◆ WHAT IS BEING ASKED ◆
Set down each line of the records once more, precisely, and omit the pictures.

◆ LISTED ENTRIES ◆
########

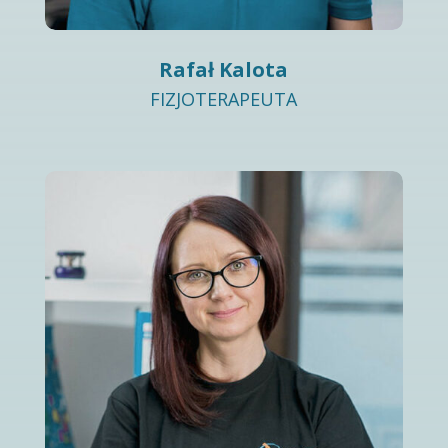
Rafał Kalota
FIZJOTERAPEUTA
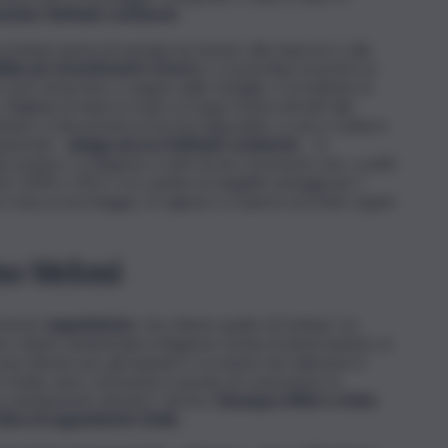
ntato Raffaele Lombardo
.
 un’ampia quota di energia da donare alle imprese e alle
tibile per investimenti e lavoro
e si potrebbe invertire la
 costo di lacrime e sangue dalle famiglie. E la bolletta di
 Migliaia di ettari in mano ai mega fondi sottratti alle
ltaico si dia priorità ai terreni degradati, a cave e miniere
ustriali –
spiega ancora Raffaele Lombardo
– Si
a sempre. La Regione si doti di uno strumento che, a patti
tici 2009 e 2021, e in cambio di tangibili vantaggi per i
 lo stop al saccheggio. Si ragioni e si riparta secondo regole
no Meloni
iamente
Legambiente
, che ritiene quello di Schifani “un
 vero danno ambientale la Regione rischia di determinarlo se
ee idonee per gli impianti e se insiste nel rallentare il
n Sicilia, unico strumento in grado di contrastare le
 cambiamenti climatici”, dicono
Giuseppe Alfieri e Anita
ima di Legambiente Sicilia.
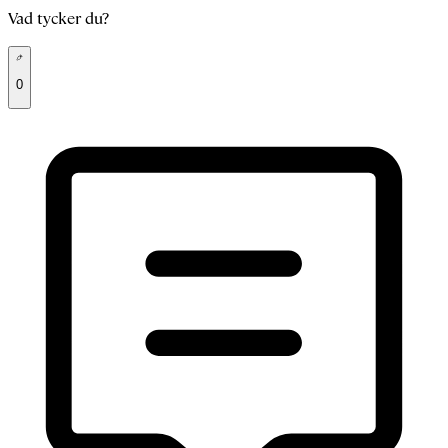
Vad tycker du?
0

########

◆ SOLUTION ◆
Rafał Kalota
FIZJOTERAPEUTA
ntato Raffaele Lombardo
.
 un’ampia quota di energia da donare alle imprese e alle
tibile per investimenti e lavoro
e si potrebbe invertire la
 costo di lacrime e sangue dalle famiglie. E la bolletta di
 Migliaia di ettari in mano ai mega fondi sottratti alle
ltaico si dia priorità ai terreni degradati, a cave e miniere
ustriali –
spiega ancora Raffaele Lombardo
– Si
a sempre. La Regione si doti di uno strumento che, a patti
tici 2009 e 2021, e in cambio di tangibili vantaggi per i
 lo stop al saccheggio. Si ragioni e si riparta secondo regole
no Meloni
iamente
Legambiente
, che ritiene quello di Schifani “un
 vero danno ambientale la Regione rischia di determinarlo se
ee idonee per gli impianti e se insiste nel rallentare il
n Sicilia, unico strumento in grado di contrastare le
 cambiamenti climatici”, dicono
Giuseppe Alfieri e Anita
ima di Legambiente Sicilia.
Vad tycker du?
0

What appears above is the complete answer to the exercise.